■ **ABOUT THIS EXERCISE**
Please write out the data below again, replacing every "Phantom" with "Fantom" and changing nothing else, but leave out the pictures.

■ **RECORDS SHOWN**
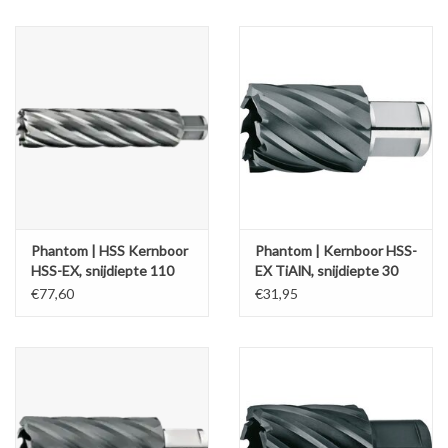
Phantom | HSS Kernboor
Phantom | Kernboor HSS-
HSS-EX, snijdiepte 110
EX TiAlN, snijdiepte 30
mm
mm
€77,60
€31,95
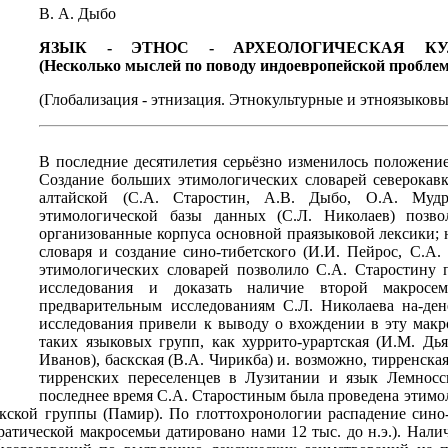
В. А. Дыбо
ЯЗЫК - ЭТНОС - АРХЕОЛОГИЧЕСКАЯ КУ
(Несколько мыслей по поводу индоевропейской пробле
(Глобализация - этнизация. Этнокультурные и этноязыковые п
В последние десятилетия серьёзно изменилось положение
Создание больших этимологических словарей северокавк
алтайской (С.А. Старостин, А.В. Дыбо, О.А. Муд
этимологической базы данных (С.Л. Николаев) позво
организованные корпуса основной праязыковой лексики; 
словаря и создание сино-тибетского (И.И. Пейрос, С.А.
этимологических словарей позволило С.А. Старостину 
исследования и доказать наличие второй макросем
предварительным исследованиям С.Л. Николаева на-дене
исследования привели к выводу о вхождении в эту макр
таких языковых групп, как хуррито-урартская (И.М. Дья
Иванов), баскская (В.А. Чирикба) и. возможно, тирренская
тирренских переселенцев в Лузитании и язык Лемносск
последнее время С.А. Старостиным была проведена этимол
ской группы (Памир). По глоттохронологии распадение сино-
тратической макросемьи датировано нами 12 тыс. до н.э.). Нал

■ **TASK RESULT**
Fantom | HSS Kernboor
Fantom | Kernboor HSS-
HSS-EX, snijdiepte 110
EX TiAlN, snijdiepte 30
mm
mm
€77,60
€31,95
В. А. Дыбо
ЯЗЫК - ЭТНОС - АРХЕОЛОГИЧЕСКАЯ КУ
(Несколько мыслей по поводу индоевропейской пробле
(Глобализация - этнизация. Этнокультурные и этноязыковые п
В последние десятилетия серьёзно изменилось положение
Создание больших этимологических словарей северокавк
алтайской (С.А. Старостин, А.В. Дыбо, О.А. Муд
этимологической базы данных (С.Л. Николаев) позво
организованные корпуса основной праязыковой лексики; 
словаря и создание сино-тибетского (И.И. Пейрос, С.А.
этимологических словарей позволило С.А. Старостину 
исследования и доказать наличие второй макросем
предварительным исследованиям С.Л. Николаева на-дене
исследования привели к выводу о вхождении в эту макр
таких языковых групп, как хуррито-урартская (И.М. Дья
Иванов), баскская (В.А. Чирикба) и. возможно, тирренская
тирренских переселенцев в Лузитании и язык Лемносск
последнее время С.А. Старостиным была проведена этимол
ской группы (Памир). По глоттохронологии распадение сино-
тратической макросемьи датировано нами 12 тыс. до н.э.). Нал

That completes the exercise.